Mentre vuoi riparar del tempo il danno,
il tempo, o Lidia, inutilmente spendi;
quell’ore stesse ch’a lisciarti attendi
per giovane parer, vecchia ti fanno.

I mentiti color forza non hanno
di destar, di nutrir d’amor gl’incendi;
cedi, cedi pur vinta e l’arme rendi,
ché invan contrasti al volator tiranno.

Così cadendo va bellezza umana,
e per riparo ogni sostegno è frale
e per ristoro ogni fatica è vana.

Ah, che l’impiastro tuo punto non vale
per le piaghe del tempo, e sol risana
le piaghe in me de l’amoroso strale.

*

Oblia la fronte, o Lidia, i suoi candori,
disimparan le guance il lor vermiglio,
e qual ombra aduggiò la rosa e ’l giglio?
E chi dal volto tuo sbandí gli Amori?

Al tuo leggiadro april fura i tesori
del tempo involator l’ingordo artiglio,
ed allo specchio invan chiedi consiglio
di ravvivar gl’inariditi fiori.

Non può far d’aurei fregi il manto adorno,
non le nevi mentite o gli ostri finti
ricorrer dietro un sol passato giorno.

Tutti i tuoi vanti alfin l’etade ha vinti,
ed hai nel volto per maggior tuo scorno
di propria mano i suoi trofei dipinti.

*

Poca polve inquieta, a l’onda, ai venti
tolta nel lido e in vetro imprigionata,
de la vita il cammin, breve giornata,
vai misurando ai miseri viventi.

Orologio molesto, in muti accenti
mi conti i danni dell’età passata,
e de la Morte pallida e gelata
numeri i passi taciti e non lenti.

Io non ho da lasciar porpora ed oro:
sol di travagli nel morir mi privo;
finirà con la vita il mio martoro.

Io so ben che ‘l mio spirto è fuggitivo;
che sarò come tu, polve, s’io mòro,
e che son come tu, vetro, s’io vivo.

*

Il barocco di Ciro di Pers non è quello tropicale e gesuitico di Lubrano, tutto teso a un sovraccarico di effetti retorici e di immagini spaventevoli, bensì un esercizio compostissimo di virtuosismo formale, evidente nella geometria compositiva e ritmica – coerentemente, peraltro, con un concetto di barocco fondato non sulla dismisura ma sulla misura.
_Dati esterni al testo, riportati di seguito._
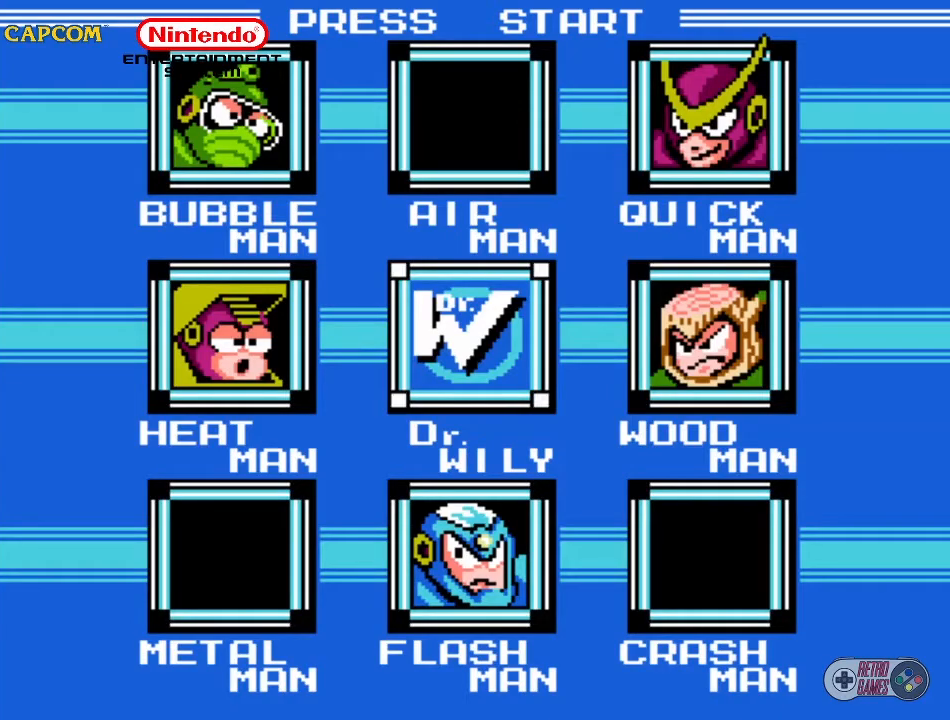
{"buttons": [], "events": [[167, "DPAD_LEFT", "down"], [250, "DPAD_LEFT", "up"]]}
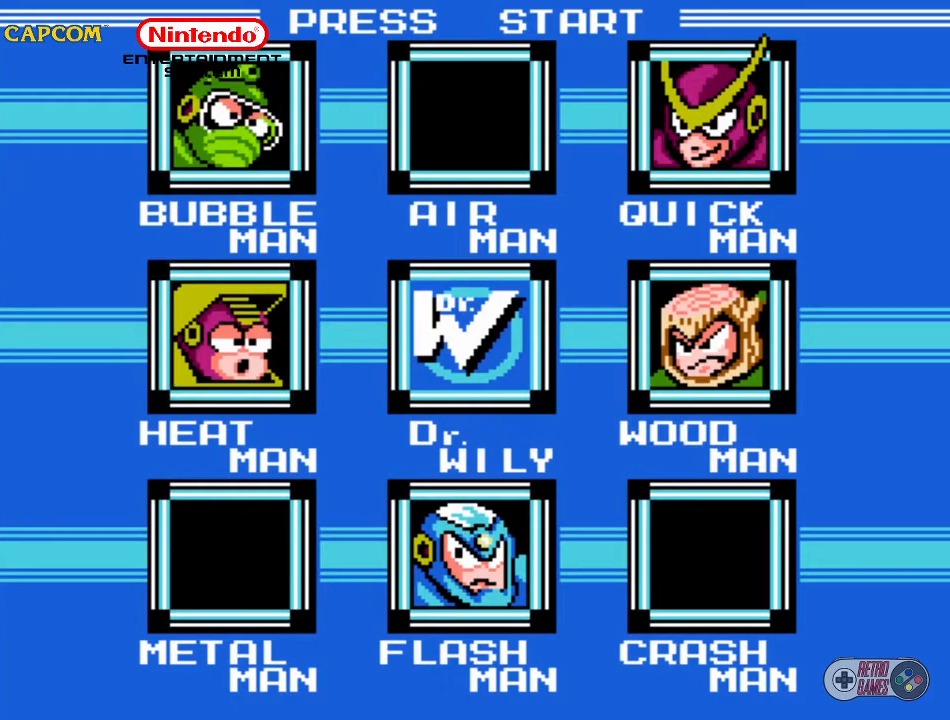
{"buttons": [], "events": [[200, "DPAD_UP", "down"], [300, "DPAD_UP", "up"]]}
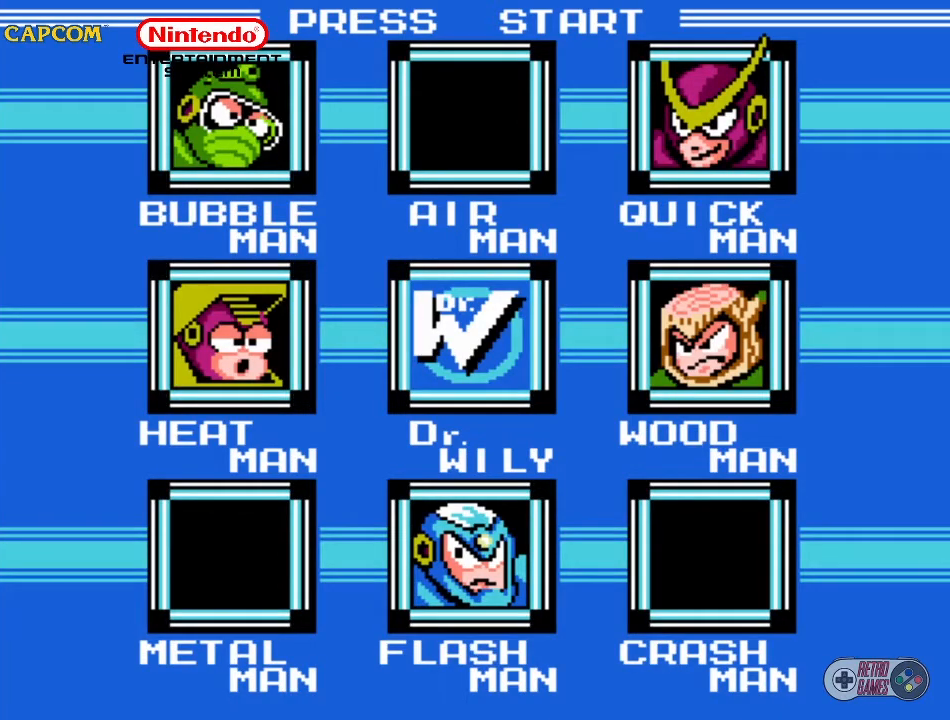
{"buttons": ["START"], "events": [[350, "START", "down"]]}
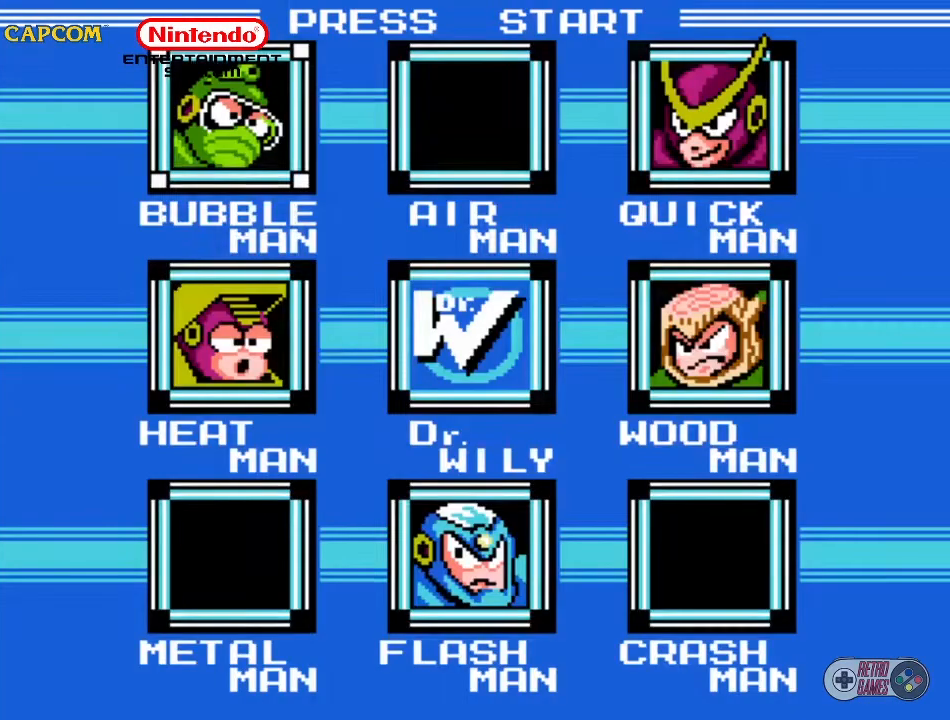
{"buttons": [], "events": [[67, "START", "up"]]}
Il tema principale della poesia di Ciro di Pers, che tanto ha contribuito alla sua riduzione manualistica come esempio di secentista malinconico, è la meditazione sulla morte e sullo scorrere del tempo. Non ci sono ironia o compiacimento nel rimproverare all’amata l’eccessivo uso di trucchi vanitosi, né c’è retorica nella riflessione intorno alla clessidra: il fuggire del tempo e la vanità delle cose umane sono elementi presenti ininterrottamente all’attenzione dell’autore in tutta la loro drammatica serietà, e si fanno nei suoi versi non concetti, puri nomi, bensì oggetti fisici come gli innumerevoli orologi della poesia di Pers, o segni sul viso della sua Lidia.